Text shown:
---*---

🧟 ZombieCoder Local AI Framework

যেখানে কোড ও কথা বলে | A lightweight local AI framework for running language models locally

✨ Features

🚀 Core Capabilities

Local AI Models - Run GGUF format models (TinyLlama, Phi-2, etc.)
REST API - FastAPI-based server with comprehensive endpoints
Session Management - Track conversation context across requests
Model Lifecycle - Lazy loading, auto-unload, idle detection
Download Manager - Direct HuggingFace Hub integration
Runtime Orchestrator - llama.cpp backend with process management

🎯 Key Benefits

✅ 100% Local - No cloud dependencies, complete privacy
✅ Lightweight - ~15MB framework, models load on-demand
✅ Fast - 14+ tokens/sec on CPU, faster with GPU
✅ Easy Setup - Python + llama.cpp, minimal dependencies
✅ Production Ready - Full test suite (100% passing), error handling, logging

🖥️ System Requirements

Minimum

OS: Windows 10/11, Linux, macOS
RAM: 8 GB (16 GB recommended)
Storage: 10 GB free space
Python: 3.8 or higher

📦 Installation

1. Clone Repository

git clone https://github.com/zombiecoder1/zombie-coder-local-ai-ollama.git
cd zombie-coder-local-ai-ollama

2. Install Dependencies

pip install -r requirements.txt

3. Download llama.cpp Runtime

Download llama.cpp from official releases

Place binary in:

C:\model\config\llama.cpp\server.exe  (Windows)
~/model/config/llama.cpp/server       (Linux/Mac)

4. Start Server

python model_server.py

Server starts at: http://localhost:8155

🚀 Quick Start

Download a Model

curl -X POST http://localhost:8155/download/start \
  -H "Content-Type: application/json" \
  -d '{
    "model_name": "tinyllama-gguf",
    "repo_id": "TheBloke/TinyLlama-1.1B-Chat-v1.0-GGUF"

---*---

Recorded data
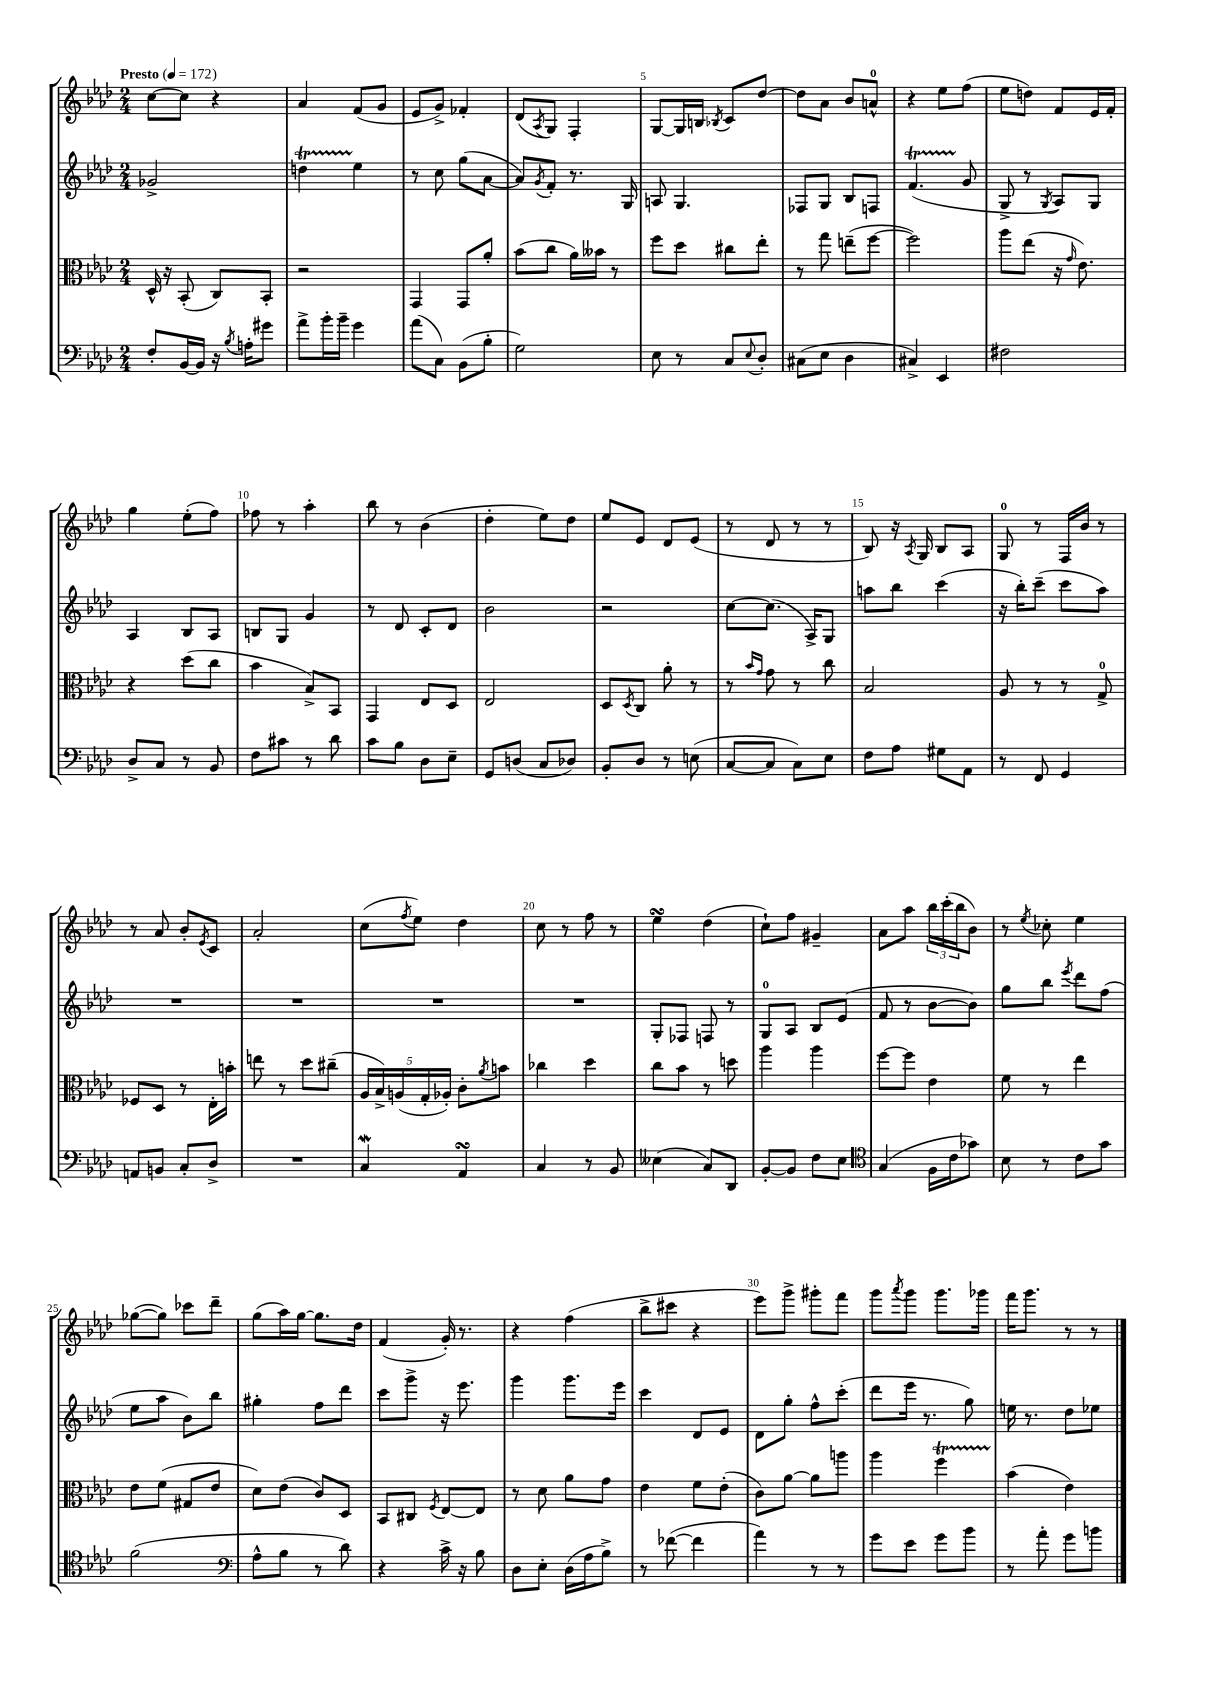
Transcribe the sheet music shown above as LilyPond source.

<<
\new StaffGroup <<
\new Staff = "s0" {
    \clef treble \key aes \major \numericTimeSignature \time 2/4 \tempo "Presto" 4 = 172
    c''8~ c''8 r4 |
    aes'4 f'8( g'8 |
    ees'8 g'8->) fes'4-. |
    des'8( \acciaccatura { aes8 } g8) f4-. |
    g8~ g16 b16 \acciaccatura { bes8 } c'8 des''8~ |
    des''8 aes'8 bes'8 a'8-0-^ |
    r4 ees''8 f''8( |
    ees''8 d''8) f'8 ees'16 f'16-. |
    g''4 ees''8-.( f''8) |
    fes''8 r8 aes''4-. |
    bes''8 r8 bes'4( |
    des''4-. ees''8) des''8 |
    ees''8 ees'8 des'8 ees'8( |
    r8 des'8 r8 r8 |
    bes8) r16 \acciaccatura { aes8 } g16 bes8 aes8 |
    g8-0 r8 f16 bes'16 r8 |
    r8 aes'8 bes'8-. \acciaccatura { ees'8 } c'8 |
    aes'2-. |
    c''8( \acciaccatura { f''8 } ees''8) des''4 |
    c''8 r8 f''8 r8 |
    ees''4\turn des''4( |
    c''8-!) f''8 gis'4-- |
    aes'8 aes''8 \tuplet 3/2 { bes''16 c'''16-.( bes''16 } bes'8) |
    r8 \acciaccatura { ees''8 } ces''8-. ees''4 |
    ges''8~( ges''8) ces'''8 des'''8-- |
    g''8( aes''16) g''16~ g''8. des''16 |
    f'4( g'16-.) r8. |
    r4 f''4( |
    bes''8-> cis'''8 r4 |
    ees'''8) g'''8-> gis'''8-. f'''8 |
    g'''8 \acciaccatura { aes'''8 } g'''8 g'''8. ges'''16 |
    f'''16 g'''8. r8 r8 \bar "|." |
}
\new Staff = "s1" {
    \clef treble \key aes \major \numericTimeSignature \time 2/4
    ges'2-> |
    d''4\startTrillSpan ees''4\stopTrillSpan |
    r8 c''8 g''8( aes'8~ |
    aes'8) \acciaccatura { g'8 } f'8-. r8. g16 |
    a8 g4. |
    fes8 g8 bes8 f8 |
    f'4.\startTrillSpan( g'8\stopTrillSpan |
    g8-> r8 \acciaccatura { g8 } aes8) g8 |
    aes4 bes8 aes8 |
    b8 g8 g'4 |
    r8 des'8 c'8-. des'8 |
    bes'2 |
    r2 |
    c''8~ c''8.( aes16->) g8 |
    a''8 bes''8 c'''4( |
    r16 bes''16-.) c'''8--( c'''8 aes''8) |
    R2 |
    R2 |
    R2 |
    R2 |
    g8-. fes8 f8 r8 |
    g8-0 aes8 bes8 ees'8( |
    f'8 r8 bes'8~ bes'8) |
    g''8 bes''8 \acciaccatura { ees'''8 } des'''8 f''8( |
    ees''8 aes''8 bes'8) bes''8 |
    gis''4-. f''8 des'''8 |
    c'''8 g'''8-> r16 ees'''8. |
    g'''4 g'''8. ees'''16 |
    c'''4 des'8 ees'8 |
    des'8 g''8-. f''8-^ c'''8-.( |
    des'''8 ees'''16 r8. g''8) |
    e''16 r8. des''8 ees''8 \bar "|." |
}
\new Staff = "s2" {
    \clef alto \key aes \major \numericTimeSignature \time 2/4
    des16-^ r16 bes,8-.( c8) bes,8-. |
    r2 |
    g,4 g,8 aes'8-. |
    bes'8( c''8 aes'16) beses'16 r8 |
    f''8 des''8 cis''8 ees''8-. |
    r8 g''8 e''8--( f''8~ |
    f''2) |
    aes''8 ees''8( r16 \grace { g'16 } ees'8.) |
    r4 des''8( c''8 |
    bes'4 bes8->) bes,8 |
    g,4 ees8 des8 |
    ees2 |
    des8 \acciaccatura { des8 } c8 aes'8-. r8 |
    r8 \grace { bes'16 g'16 } g'8 r8 c''8 |
    bes2 |
    aes8 r8 r8 g8-0-> |
    fes8 des8 r8 ees16-. b'16-. |
    e''8 r8 des''8 cis''8--( |
    \tuplet 5/4 { aes16 bes16->) a16( g16-. aes16-.) } c'8-. \acciaccatura { aes'8 } b'8 |
    ces''4 des''4 |
    c''8 bes'8 r8 d''8 |
    aes''4 aes''4 |
    f''8~ f''8 ees'4 |
    f'8 r8 ees''4 |
    ees'8 f'8( gis8 ees'8 |
    des'8) ees'8( c'8) des8 |
    bes,8 cis8 \acciaccatura { f8 } ees8~ ees8 |
    r8 des'8 aes'8 g'8 |
    ees'4 f'8 ees'8-.( |
    c'8) aes'8~ aes'8 a''8 |
    aes''4 f''4\startTrillSpan |
    bes'4\stopTrillSpan( ees'4) \bar "|." |
}
\new Staff = "s3" {
    \clef bass \key aes \major \numericTimeSignature \time 2/4
    f8-. bes,16~ bes,16 r16 \acciaccatura { bes8 } a16-. gis'8 |
    aes'8-> bes'16-. bes'16-- g'4 |
    aes'8( c8) bes,8( bes8-. |
    g2) |
    ees8 r8 c8 \appoggiatura { ees8 } des8-. |
    cis8( ees8 des4 |
    cis4->) ees,4 |
    fis2 |
    des8-> c8 r8 bes,8 |
    f8 cis'8 r8 des'8 |
    c'8 bes8 des8 ees8-- |
    g,8 d8( c8 des8) |
    bes,8-. des8 r8 e8( |
    c8~ c8 c8) ees8 |
    f8 aes8 gis8 aes,8 |
    r8 f,8 g,4 |
    a,8 b,8 c8-. des8-> |
    R2 |
    c4\mordent aes,4\turn |
    c4 r8 bes,8 |
    eeses4( c8) des,8 |
    bes,8~-. bes,8 f8 ees8 |
    \clef tenor g4( f16 c'16 ges'8) |
    bes8 r8 c'8 g'8 |
    f'2( |
    \clef bass aes8-^ bes8 r8 des'8) |
    r4 c'16-> r16 bes8 |
    des8 ees8-. des16( aes16 bes8->) |
    r8 fes'8~( fes'4 |
    aes'4) r8 r8 |
    g'8 ees'8 g'8 bes'8 |
    r8 aes'8-. g'8 b'8 \bar "|." |
}
>>
>>
\layout { \context { \Score \override BarNumber.break-visibility = ##(#f #t #t) barNumberVisibility = #(every-nth-bar-number-visible 5) } }
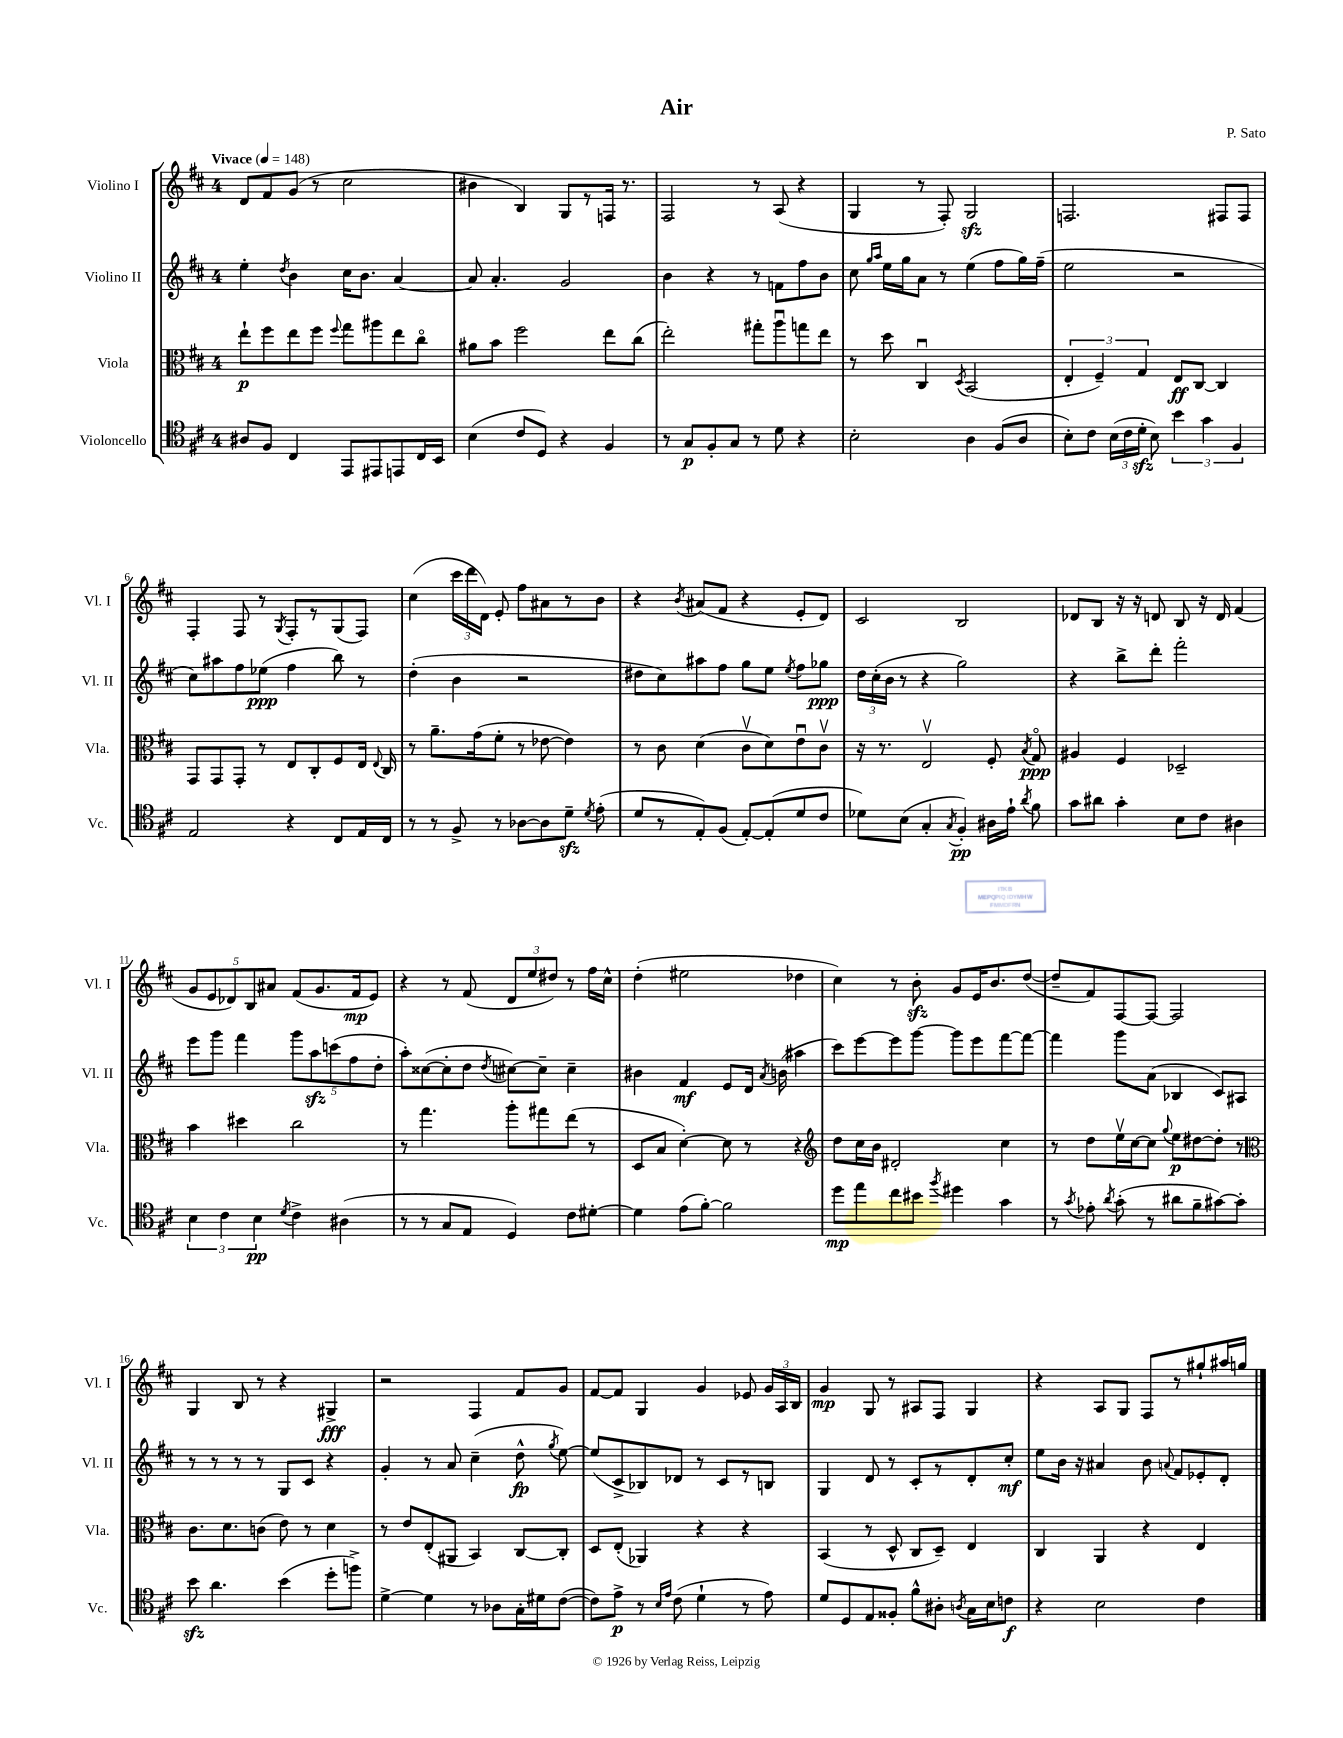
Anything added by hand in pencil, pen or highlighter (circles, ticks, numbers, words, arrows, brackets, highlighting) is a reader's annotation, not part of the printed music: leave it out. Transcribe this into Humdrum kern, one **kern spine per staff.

**kern	**kern	**kern	**kern
*staff4	*staff3	*staff2	*staff1
*clefC4	*clefC3	*clefG2	*clefG2
*k[f#c#]	*k[f#c#]	*k[f#c#]	*k[f#c#]
*M4/4	*M4/4	*M4/4	*M4/4
*MM148	*MM148	*MM148	*MM148
8A#/L	8ee`\L	4ee'\	8d/L
8F#/J	8ff#\	.	8f#/
.	.	8qdd/	.
4C#/	8ee\	4b\	(8g/J
.	8ff#\J	.	8r
.	8qqff#/	.	.
8EE/L	8gg\L	16cc#\LK	2cc#\
.	.	8.b\J	.
8EE#/	8aa#\	.	.
8EE/	8ee\	[4a/	.
16C#/L	8cc#o\J	.	.
16BB/JJ	.	.	.
=	=	=	=
(4B\	8a#\L	8a/]	4b#\
.	8b\J	4.a'/	.
8c#/L	2ff#\	.	4B/)
8D/J)	.	.	.
4r	.	2g/	8G/L
.	.	.	8r
4F#/	8ee\L	.	16F/Jk
.	.	.	8.r
.	(8cc#\J	.	.
=	=	=	=
8r	2ee'\)	4b\	2F#/
8G/L	.	.	.
8F#'/	.	4r	.
8G/J	.	.	.
8r	8gg#'\L	8r	8r
8d\	8aau\	8f\L	(8A/
4r	8gg\	8ff#\	4r
.	8ee\J	8b\J	.
=	=	=	=
2B'\	8r	8cc#\	4G/
.	.	16qqgg/LL	.
.	.	16qqaa/JJ	.
.	8dd\	16ee\LL	.
.	.	16gg\J	.
.	4C#u/	8a\J	8r
.	.	8r	8F#'/)
.	8qD/	.	.
4A\	(2BB/	(4ee\	2G/
(8F#/L	.	8ff#\L	.
8A/J	.	16gg\L)	.
.	.	(16ff#~\JJ	.
=	=	=	=
8B'\L)	6E'/	2ee\	2.F/
8c#\J	.	.	.
.	6F#~/)	.	.
(24B\LL	.	.	.
24c#\	.	.	.
24d'\JJ	6G/	.	.
8B\)	.	.	.
6b\	8E/L	2r	.
.	[8C#/J	.	.
6g\	.	.	.
.	4C#/]	.	8F#/L
6F#/	.	.	.
.	.	.	8F#/J
=	=	=	=
2E/	8GG/L	8cc#\L)	4F#'/
.	8GG/	8aa#\	.
.	8GG'/J	8ff#\	8F#/
.	8r	(8ee-\J	8r
.	.	.	8qG/
4r	8E/L	4ff#\	8F#'/L
.	8C#'/	.	8r
8C#/L	8F#/	8bb\)	(8G/
16E/L	16E/Jk	8r	8F#/J)
.	8qqE/	.	.
16C#/JJ	16C#/	.	.
=	=	=	=
8r	8r	(4dd'\	(4cc#\
8r	8.a~\L	.	.
8F#^/	.	4b\	24ccc#\LL
.	.	.	24ddd\
.	(16g\k	.	.
.	.	.	24d\JJ)
8r	8f#'\J	.	8e'/
[8A-\L	8r	2r	8ff#\L
8A-\]	[8e-\	.	8a#\
8d~\J	4e-\])	.	8r
8qd/	.	.	.
(8e'\	.	.	8b\J
=	=	=	=
8d/L	8r	8dd#\L	4r
8r	8c#\	8cc#\)	.
.	.	.	8qb/
8E'/)	(4d\	8aa#\	(8a#/L
(8F#/J	.	8ff#\J	8f#/J
[8E'/L)	8c#v\L	8gg\L	4r
(8E'/]	8d\)	8ee\J	.
.	.	8qee/	.
8d/	8eu\	8ff#\L	8e'/L
8c#/J	8c#v\J	8gg-\J	8d/J)
=	=	=	=
8d-\L)	16r	24dd\LL	2c#/
.	.	(24cc#'\	.
.	8.r	.	.
.	.	24b\JJ	.
(8B\J	.	8r	.
4G'/	2Ev/	4r	.
8qG/	.	.	.
4F#'/)	.	2gg\)	2B/
16A#\LL	8F#'/	.	.
16e`\JJ	.	.	.
8qa/	8qB/	.	.
8f#\	8Go/	.	.
=	=	=	=
8g\L	4A#/	4r	8d-/L
8a#\J	.	.	8B/J
4g'\	4F#/	8bb^\L	16r
.	.	.	16r
.	.	8ddd'\J	8d/
8B\L	2D-~/	2fff#'\	8B/
8c#\J	.	.	16r
.	.	.	16d/
4A#\	.	.	(4f#/
=	=	=	=
6B\	4b\	8eee\L	10g/L
.	.	.	10e/
.	.	8ggg\J	.
6c#\	.	.	.
.	.	.	10d-/)
.	4dd#\	4fff#\	.
.	.	.	10B/
6B\	.	.	.
.	.	.	10a#/J
8qd/	.	.	.
4c#^\	2cc#\	10ggg\L	(8f#/L
.	.	10aa\	.
.	.	.	8.g/
.	.	(10ccc\	.
(4A#\	.	.	.
.	.	10ff#\	.
.	.	.	16f#/k
.	.	.	8e/J)
.	.	10dd'\J	.
=	=	=	=
8r	8r	8aa'\L)	4r
8r	4.gg\	([8cc##\	.
8G/L	.	8cc##'\]	8r
8E/J	.	8dd\J	(8f#/
.	.	8qdd/	.
4D/)	8aa'\L	[8cc#\L)	12d/L
.	.	.	12ee/
.	8gg#\	8cc#~\]J	.
.	.	.	12dd#/J)
8c#\L	(8ee\J	4cc#~\	8r
[8d#'\J	8r	.	16ff#\LL
.	.	.	16cc#^^\JJ
=	=	=	=
4d#\]	8D/L	4b#\	(4dd'\
.	8B/J	.	.
(8e\L	[4d'\)	4f#/	2ee#\
[8f#'\J)	.	.	.
2f#\]	8d\]	8e/L	.
.	8r	16d/Jk	.
.	.	8qa/	.
.	.	(16b\	.
.	4r	4aa#\	4dd-\
=	=	=	=
*	*clefG2	*	*
8dd\L	8dd\L	8ccc#\L)	4cc#\)
8ee\	16cc#\L	[8eee\	.
.	16b\JJ	.	.
8cc#\	2d#'/	8eee\]	8r
8b#\J	.	[8ggg\J	8b'\
8qff#/	.	.	.
4dd#\	.	8ggg\]L	8g/L
.	.	8eee\	16e/K
.	.	.	8.b/
4g\	4cc#\	[8fff#\	.
.	.	8fff#\_J	([8dd/J
=	=	=	=
8r	8r	4fff#\]	8dd~/]L
8qg/	.	.	.
8e-'\	8dd\L	.	8f#/)
8qa/	.	.	.
(8g'\	16eev\L	8ggg\L	[8F#/
.	[16cc#\J	.	.
8r	8cc#\]J	(8a\J	8F#/_J
.	8qqgg/	.	.
8a#\L	8ee\L	4B-/	2F#/]
8f#~\	[8dd#\	.	.
[8g#\)	8dd#'\]J	8c#/L)	.
8g#'\]J	8r	8A#/J	.
=	=	=	=
*	*clefC3	*	*
8b\	8.c#\L	8r	4G/
4.a\	.	8r	.
.	8.d\	.	.
.	.	8r	8B/
.	(8c\J	8r	8r
(4b\	8e\)	8G/L	4r
.	8r	8c#/J	.
8dd'\L	4d\	4r	4G#^/
8ff^\J)	.	.	.
=	=	=	=
[4d^\	8r	4g'/	2r
.	8e/L	.	.
4d\]	(8E'/	8r	.
.	8AA#/J	8a/	.
8r	4BB/)	(4cc#~\	4F#/
8A-\L	.	.	.
16G'\L	[8C#/L	8dd^^\	8f#/L
16d#\J	.	.	.
.	.	8qgg/	.
([8c#\J	8C#'/]J	[8ee\)	8g/J
=	=	=	=
8c#\]L)	8D/L	(8ee/]L	[8f#/L
8e^\J	(8E'/J	8c#^/	8f#/]J
8r	4AA-/)	8B-/)	4G/
16qqB/LL	.	.	.
16qqe/JJ	.	.	.
(8c#\	.	8d-/J	.
4d`\	4r	8r	4g/
.	.	8c#/L	.
8r	4r	8r	8e-/
8e\)	.	8B/J	24g/LL
.	.	.	24A/
.	.	.	24B/JJ
=	=	=	=
8d/L	(4BB/	4G/	4g/
8D/	.	.	.
8E/	8r	8d/	8G/
8F##'/J	8D^^/	8r	8r
8f#^^\L	8C#/L	8c#'/L	8A#/L
8A#'\J	8D~/J)	8r	8F#/J
8qA/	.	.	.
16G\LL	4E/	8d'/	4G/
16B\J	.	.	.
8c\J	.	8cc#'/J	.
=	=	=	=
4r	4C#/	8ee\L	4r
.	.	16b\Jk	.
.	.	16r	.
2B\	4AA/	4a#/	8A/L
.	.	.	8G/J
.	4r	8b\	8F#/L
.	.	8qqa/	.
.	.	8f#/L	8r
4c#\	4E/	8e-'/	8gg#`/
.	.	8d'/J	16aa#/L
.	.	.	16gg/JJ
==	==	==	==
*-	*-	*-	*-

---*---

Challenge 1: In the ZombieCoder description, what reason is given for calling the framework lightweight?
Challenge 2:
Answer these from the ZombieCoder description:
(a) What is the minimum Python version required?
(b) At what address does the server start?
(c) What backend does the runtime orchestrator use?
The listing plays no part in what is asked.

Finished answer 1: The framework itself is about 15 MB, and models are loaded only on demand.

Finished answer 2:
(a) Python 3.8 or higher.
(b) http://localhost:8155
(c) llama.cpp.